Fungsinya untuk memperkenalkan diri secara formal, menunjukkan kepribadian, serta menjelaskan motivasi dan antusiasme yang tidak bisa digambarkan dalam poin-poin di resume.

Cover letter terdiri dari pembuka mengenai posisi yang dilamar dan sumber informasi lowongan, serta isi tentang penjelasan bagaimana kualifikasimu menjawab kebutuhan perusahaan.

Baca Juga: Era Baru Rekrutmen Pekerja, AI Mulai Ambil Peran Penting

Dokumen ini juga ditutup dengan ajakan wawancara (call to action) dan ucapan terima kasih.

Cover letter biasanya berbentuk narasi (paragraf), maksimal 1 halaman, dan harus dipersonalisasi untuk setiap perusahaan.

  • Portofolio

Portofolio adalah kumpulan hasil karya atau proyek yang pernah kamu kerjakan. Jika dokumen lain hanya “bercerita”, portofolio adalah “buktinya.”

Kegunaannya adalah untuk memberikan validasi visual atau teknis atas klaim keahlianmu.

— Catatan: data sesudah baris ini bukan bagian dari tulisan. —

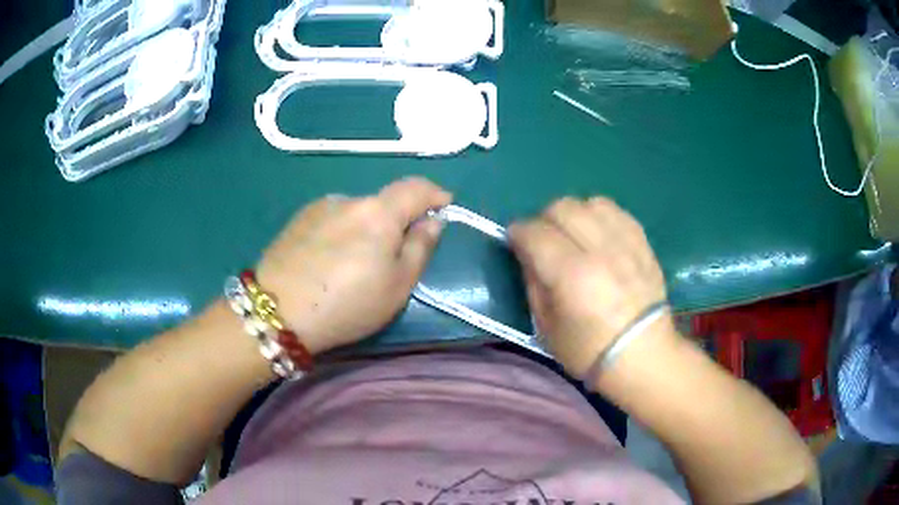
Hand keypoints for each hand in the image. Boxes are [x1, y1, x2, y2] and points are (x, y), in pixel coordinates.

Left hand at [256, 177, 451, 354]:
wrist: (277, 311)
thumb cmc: (347, 304)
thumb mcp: (397, 286)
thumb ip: (420, 247)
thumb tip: (432, 220)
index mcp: (379, 212)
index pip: (415, 187)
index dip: (434, 193)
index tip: (444, 205)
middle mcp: (349, 199)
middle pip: (383, 203)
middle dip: (396, 222)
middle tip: (393, 257)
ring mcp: (319, 207)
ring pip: (356, 212)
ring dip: (365, 229)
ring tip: (353, 265)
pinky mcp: (297, 220)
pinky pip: (332, 219)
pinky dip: (342, 232)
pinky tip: (328, 261)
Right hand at [508, 197, 672, 377]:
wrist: (643, 356)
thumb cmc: (589, 351)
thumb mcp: (546, 327)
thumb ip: (533, 284)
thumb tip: (528, 254)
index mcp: (572, 275)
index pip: (535, 232)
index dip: (518, 233)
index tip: (514, 241)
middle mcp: (600, 250)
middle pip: (562, 208)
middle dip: (544, 219)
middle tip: (543, 240)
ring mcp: (626, 243)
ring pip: (591, 203)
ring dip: (574, 214)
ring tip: (573, 234)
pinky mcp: (643, 243)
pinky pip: (617, 211)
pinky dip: (600, 216)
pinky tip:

Ini penting untuk posisi-posisi kreatif atau teknis.

Isinya bisa berisi contoh desain, tulisan, link aplikasi atau situs yang dibuat, maupun sertifikat dari proyek di mana kamu pernah terlibat. Fokusnya adalah pada hasil akhir dan kualitas kerja yang sesungguhnya.

Itu tadi adalah perbedaan dari CV, resume, cover letter, dan portofolio. Semoga berguna buatmu yang sedang melamar kerja.